Required action A
In the Gorges du Verdon thread, why does one poster say the gorges are more enjoyable on the scooter than in the van?

::::

# Gorges du Verdon France - Query



## phillybarbour (Oct 1, 2019)

We are quite close at the moment and thinking of visiting this week. Has anyone been in their van. What are the roads like and can you park a van in the area. We do carry a scooter so could stop further away and ride in but that’s not my preferred option. Thanks in advance.


----------



## n brown (Oct 1, 2019)

been there in a 9m van no probs. we used to park up by the lake under the 'camping sauvage interdit' sign , don't know if you'd get away with it now.


----------



## witzend (Oct 1, 2019)

Nice area you,ll have no problem driving any of the gorge rds  Good aires either end at Casttelane an Moustiers both worth a visit


----------



## phillybarbour (Oct 2, 2019)

Thanks for the replies guys we are moving up to the Gorges tomorrow.


----------



## witzend (Oct 2, 2019)

Lac St Croix is a nice aire on the lake at bottom end of the gorge. The route de Cretes in the gorge is a nice drive one way rd as I remember entred just after a village in the gorge see utube


----------



## n brown (Oct 2, 2019)

we also found tracks leading to fishing spots all around the LaC St Croix and some were ok for the van. good place to do your washing, light a fire and drink beer


----------



## trevskoda (Oct 2, 2019)

n brown said:


> we also found tracks leading to fishing spots all around the LaC St Croix and some were ok for the van. good place to do your washing, light a fire and drink beer


I hear the lumberjack song coming on.


----------



## barryd (Oct 3, 2019)

Done it several times but always the main route des cretes which is the best bit on the scooter.  Your going to enjoy the gorges much more on the bike than the van as it means you can go anytime and stop off where you like.  I would (personally) leave the van on the cracking little Aire at Trigance or the one at St croix (or both) and have a couple of days out on the bike.

Video I done of the lake and the gorges


----------



## RoaminRog (Oct 3, 2019)

Inspiring! Thanks a lot.


----------



## barryd (Oct 3, 2019)

::::

Required action B
In the records, write out the lines from the line with "right shoulder: (154, 75, -5)" to the line with "left hip: (838, 309, 5)", switching "pixel coordinates" to "image coordinates" and changing nothing else. Leave the pictures out of your answer.

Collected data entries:
::::

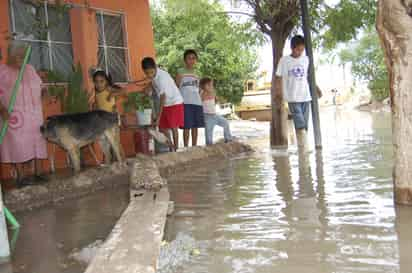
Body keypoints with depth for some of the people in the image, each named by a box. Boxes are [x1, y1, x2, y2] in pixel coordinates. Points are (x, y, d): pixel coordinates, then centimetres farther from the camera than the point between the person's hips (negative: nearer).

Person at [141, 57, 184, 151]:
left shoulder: (162, 77, -28)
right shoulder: (154, 75, -5)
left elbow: (163, 98, -28)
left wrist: (158, 117, -29)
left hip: (175, 103, -8)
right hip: (165, 104, 8)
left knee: (173, 128, -8)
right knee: (163, 128, 5)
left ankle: (176, 149, -1)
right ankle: (171, 150, 14)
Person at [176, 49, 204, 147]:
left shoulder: (196, 74, 18)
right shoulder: (180, 72, 2)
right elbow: (176, 87, -2)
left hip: (197, 103, 5)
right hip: (186, 103, -5)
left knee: (195, 127, 6)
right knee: (187, 127, -6)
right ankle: (186, 147, -2)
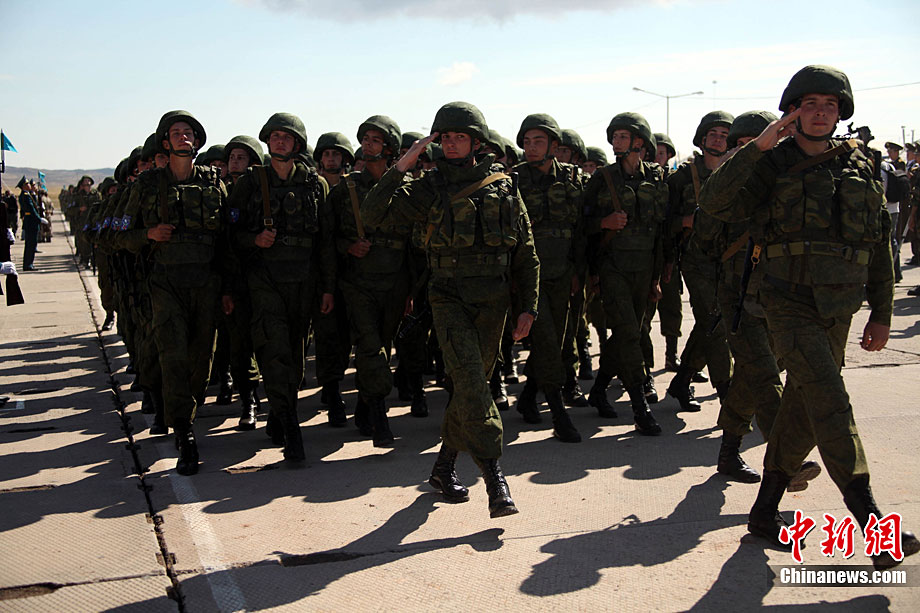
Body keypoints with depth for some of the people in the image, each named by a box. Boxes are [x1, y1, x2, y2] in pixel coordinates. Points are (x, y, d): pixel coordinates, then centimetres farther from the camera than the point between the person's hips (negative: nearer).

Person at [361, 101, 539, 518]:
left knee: (470, 384, 9)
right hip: (449, 298, -3)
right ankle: (493, 475, -17)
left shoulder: (503, 187, 7)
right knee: (471, 381, -18)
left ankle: (444, 466, 24)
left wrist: (528, 308, 5)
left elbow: (526, 253, 10)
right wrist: (400, 168, -14)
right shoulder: (431, 188, 2)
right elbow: (372, 214, -6)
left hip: (493, 301, 3)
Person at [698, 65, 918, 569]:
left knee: (804, 408, 9)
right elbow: (715, 202, -15)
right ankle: (873, 524, -16)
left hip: (838, 309, 5)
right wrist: (758, 147, -21)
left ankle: (765, 509, 23)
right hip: (789, 304, -5)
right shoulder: (773, 164, -1)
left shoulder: (859, 168, 10)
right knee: (831, 404, -16)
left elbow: (879, 244, 14)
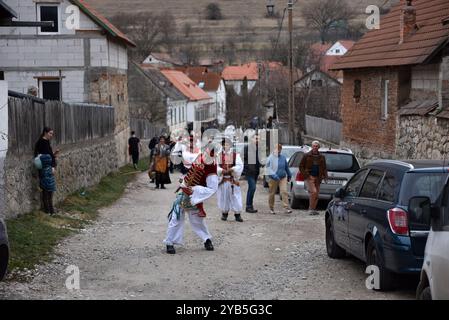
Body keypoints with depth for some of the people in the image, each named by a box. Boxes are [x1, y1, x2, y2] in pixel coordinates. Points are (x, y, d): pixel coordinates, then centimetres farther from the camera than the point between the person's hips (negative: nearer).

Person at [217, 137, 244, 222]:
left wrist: (232, 169, -21)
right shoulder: (219, 155, 5)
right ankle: (224, 213, 19)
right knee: (223, 197, 5)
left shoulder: (236, 155, 4)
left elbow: (240, 166, -5)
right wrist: (221, 170, -20)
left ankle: (237, 214, 3)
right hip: (222, 180, 1)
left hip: (233, 180, -1)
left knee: (235, 197, -3)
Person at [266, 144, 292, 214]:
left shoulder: (283, 157, 8)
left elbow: (286, 167, 20)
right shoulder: (271, 158, -7)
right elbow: (268, 168, -12)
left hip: (283, 177, 3)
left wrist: (289, 175, 26)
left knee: (284, 192, -11)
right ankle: (271, 208, 20)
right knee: (272, 193, 6)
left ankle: (287, 208, -15)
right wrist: (273, 175, -25)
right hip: (273, 179, -3)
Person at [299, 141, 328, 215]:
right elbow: (301, 166, 3)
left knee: (316, 194, 7)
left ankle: (313, 209, 17)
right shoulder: (307, 156, 0)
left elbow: (324, 168, 17)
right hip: (310, 177, -5)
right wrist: (306, 174, -9)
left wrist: (325, 176, -1)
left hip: (318, 178, 5)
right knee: (313, 192, -19)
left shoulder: (321, 157, 10)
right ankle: (311, 209, -11)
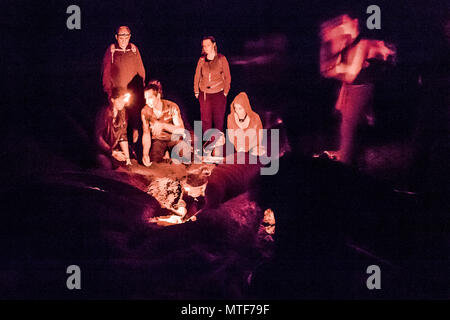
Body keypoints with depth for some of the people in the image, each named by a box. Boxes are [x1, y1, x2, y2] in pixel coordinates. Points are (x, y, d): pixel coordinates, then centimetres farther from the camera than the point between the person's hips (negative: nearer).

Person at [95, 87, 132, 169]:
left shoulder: (123, 113, 1)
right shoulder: (104, 113, -17)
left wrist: (127, 157, -10)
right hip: (102, 150, -5)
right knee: (108, 166, -27)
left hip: (116, 149, 5)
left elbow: (123, 136, -1)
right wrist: (113, 153, -23)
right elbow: (98, 137, -18)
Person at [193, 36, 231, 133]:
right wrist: (196, 92, 8)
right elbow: (197, 77, 12)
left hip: (218, 93, -2)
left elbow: (227, 77, 2)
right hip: (204, 94, 2)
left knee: (218, 120, 1)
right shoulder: (201, 60, 3)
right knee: (205, 120, 6)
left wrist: (225, 92, -1)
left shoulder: (221, 59, -4)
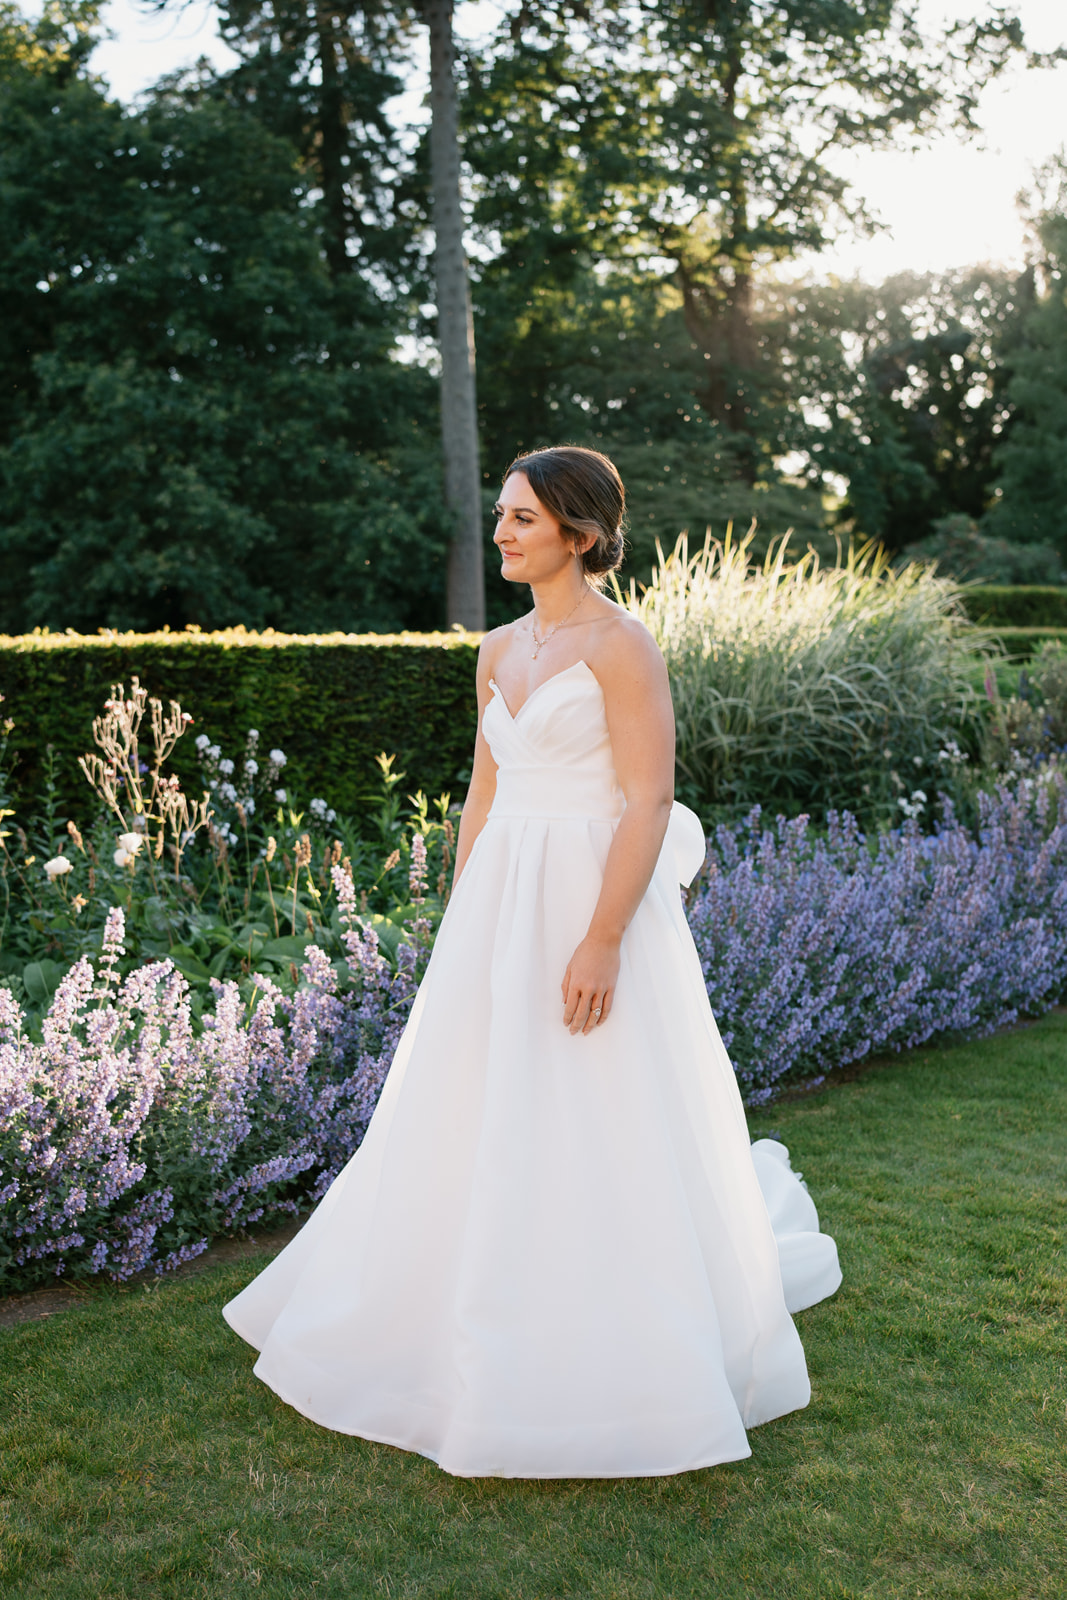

::::

Exercise answer A
On the scooter you can go at any time and stop wherever you like. For that reason the poster suggests leaving the van at an aire, such as the one at Trigance or St Croix, and spending a couple of days out on the bike.

Exercise answer B
right shoulder: (154, 75, -5)
left elbow: (163, 98, -28)
left wrist: (158, 117, -29)
left hip: (175, 103, -8)
right hip: (165, 104, 8)
left knee: (173, 128, -8)
right knee: (163, 128, 5)
left ankle: (176, 149, -1)
right ankle: (171, 150, 14)
Person at [176, 49, 204, 147]:
left shoulder: (196, 74, 18)
right shoulder: (180, 72, 2)
right elbow: (176, 87, -2)
left hip: (197, 103, 5)
right hip: (186, 103, -5)
left knee: (195, 127, 6)
right knee: (187, 127, -6)
right ankle: (186, 147, -2)
Body keypoints with depth for some of the people in the image, each named by a box. Boxes are [x1, y1, x2, y2] in image coordinates. Points are (x, y, d): image coordinates, then centimetres farther from the camera than the point between the person's hips (negative: nearer).

Person at [361, 101, 539, 518]:
left knee: (470, 384, 9)
right hip: (449, 298, -3)
right ankle: (493, 475, -17)
left shoulder: (503, 187, 7)
right knee: (471, 381, -18)
left ankle: (444, 466, 24)
left wrist: (528, 308, 5)
left elbow: (526, 253, 10)
right wrist: (400, 168, -14)
right shoulder: (431, 188, 2)
right elbow: (372, 214, -6)
left hip: (493, 301, 3)
Person at [698, 65, 918, 569]:
left knee: (804, 408, 9)
right elbow: (715, 202, -15)
right ankle: (873, 524, -16)
left hip: (838, 309, 5)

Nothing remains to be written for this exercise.